----- Information given

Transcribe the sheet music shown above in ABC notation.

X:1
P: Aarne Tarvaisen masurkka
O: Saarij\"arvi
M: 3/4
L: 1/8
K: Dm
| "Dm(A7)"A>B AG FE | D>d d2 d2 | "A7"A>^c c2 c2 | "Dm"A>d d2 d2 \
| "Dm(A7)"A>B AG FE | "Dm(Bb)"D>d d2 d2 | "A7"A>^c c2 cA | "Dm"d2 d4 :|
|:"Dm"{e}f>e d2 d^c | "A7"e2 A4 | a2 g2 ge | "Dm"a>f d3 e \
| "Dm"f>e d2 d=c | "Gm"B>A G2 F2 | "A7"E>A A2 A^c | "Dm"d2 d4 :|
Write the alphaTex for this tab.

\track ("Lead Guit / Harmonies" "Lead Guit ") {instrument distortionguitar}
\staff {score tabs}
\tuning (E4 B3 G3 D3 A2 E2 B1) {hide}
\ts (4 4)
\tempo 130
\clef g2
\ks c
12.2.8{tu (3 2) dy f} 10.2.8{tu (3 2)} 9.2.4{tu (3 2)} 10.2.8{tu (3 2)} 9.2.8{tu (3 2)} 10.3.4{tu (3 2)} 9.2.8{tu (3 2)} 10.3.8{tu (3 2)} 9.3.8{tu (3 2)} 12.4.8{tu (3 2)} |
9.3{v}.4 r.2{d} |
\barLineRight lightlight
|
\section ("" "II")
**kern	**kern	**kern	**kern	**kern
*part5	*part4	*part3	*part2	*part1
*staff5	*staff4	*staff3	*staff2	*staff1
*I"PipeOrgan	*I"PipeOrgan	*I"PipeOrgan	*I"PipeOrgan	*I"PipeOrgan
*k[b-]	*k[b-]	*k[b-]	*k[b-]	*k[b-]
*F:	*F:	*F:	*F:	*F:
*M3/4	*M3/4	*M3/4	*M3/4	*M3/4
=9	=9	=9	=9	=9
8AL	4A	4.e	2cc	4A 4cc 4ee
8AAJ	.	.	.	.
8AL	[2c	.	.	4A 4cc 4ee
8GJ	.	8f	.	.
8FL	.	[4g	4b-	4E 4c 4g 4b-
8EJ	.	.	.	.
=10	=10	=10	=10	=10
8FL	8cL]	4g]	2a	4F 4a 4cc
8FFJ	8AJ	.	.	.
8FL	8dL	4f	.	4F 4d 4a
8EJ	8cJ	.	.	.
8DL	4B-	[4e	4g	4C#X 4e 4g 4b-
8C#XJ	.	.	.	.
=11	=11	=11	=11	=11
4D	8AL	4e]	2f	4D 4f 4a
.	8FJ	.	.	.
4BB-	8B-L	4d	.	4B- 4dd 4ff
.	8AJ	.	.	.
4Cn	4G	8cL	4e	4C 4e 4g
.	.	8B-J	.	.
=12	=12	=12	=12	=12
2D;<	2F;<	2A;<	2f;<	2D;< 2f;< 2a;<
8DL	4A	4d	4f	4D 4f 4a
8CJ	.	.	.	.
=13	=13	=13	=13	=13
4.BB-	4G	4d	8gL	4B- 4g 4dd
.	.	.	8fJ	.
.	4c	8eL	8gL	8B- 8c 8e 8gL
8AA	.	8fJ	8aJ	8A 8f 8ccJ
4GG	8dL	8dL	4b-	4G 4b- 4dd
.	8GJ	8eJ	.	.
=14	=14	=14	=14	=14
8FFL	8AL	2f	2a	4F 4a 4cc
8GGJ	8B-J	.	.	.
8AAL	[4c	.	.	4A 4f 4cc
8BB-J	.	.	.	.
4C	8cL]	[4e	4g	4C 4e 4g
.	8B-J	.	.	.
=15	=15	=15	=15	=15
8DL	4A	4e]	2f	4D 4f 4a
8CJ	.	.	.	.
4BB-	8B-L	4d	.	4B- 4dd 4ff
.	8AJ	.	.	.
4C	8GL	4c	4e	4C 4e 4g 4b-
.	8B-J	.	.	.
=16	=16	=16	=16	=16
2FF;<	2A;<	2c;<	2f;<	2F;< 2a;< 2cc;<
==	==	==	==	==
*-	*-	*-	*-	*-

----------

_What you have to do:_
Return everything from the start of the listing down to and including the line containing "Write the alphaTex for this tab.", reproduced verbatim.

_Output of the task:_
Transcribe the sheet music shown above in ABC notation.

X:1
P: Aarne Tarvaisen masurkka
O: Saarij\"arvi
M: 3/4
L: 1/8
K: Dm
| "Dm(A7)"A>B AG FE | D>d d2 d2 | "A7"A>^c c2 c2 | "Dm"A>d d2 d2 \
| "Dm(A7)"A>B AG FE | "Dm(Bb)"D>d d2 d2 | "A7"A>^c c2 cA | "Dm"d2 d4 :|
|:"Dm"{e}f>e d2 d^c | "A7"e2 A4 | a2 g2 ge | "Dm"a>f d3 e \
| "Dm"f>e d2 d=c | "Gm"B>A G2 F2 | "A7"E>A A2 A^c | "Dm"d2 d4 :|
Write the alphaTex for this tab.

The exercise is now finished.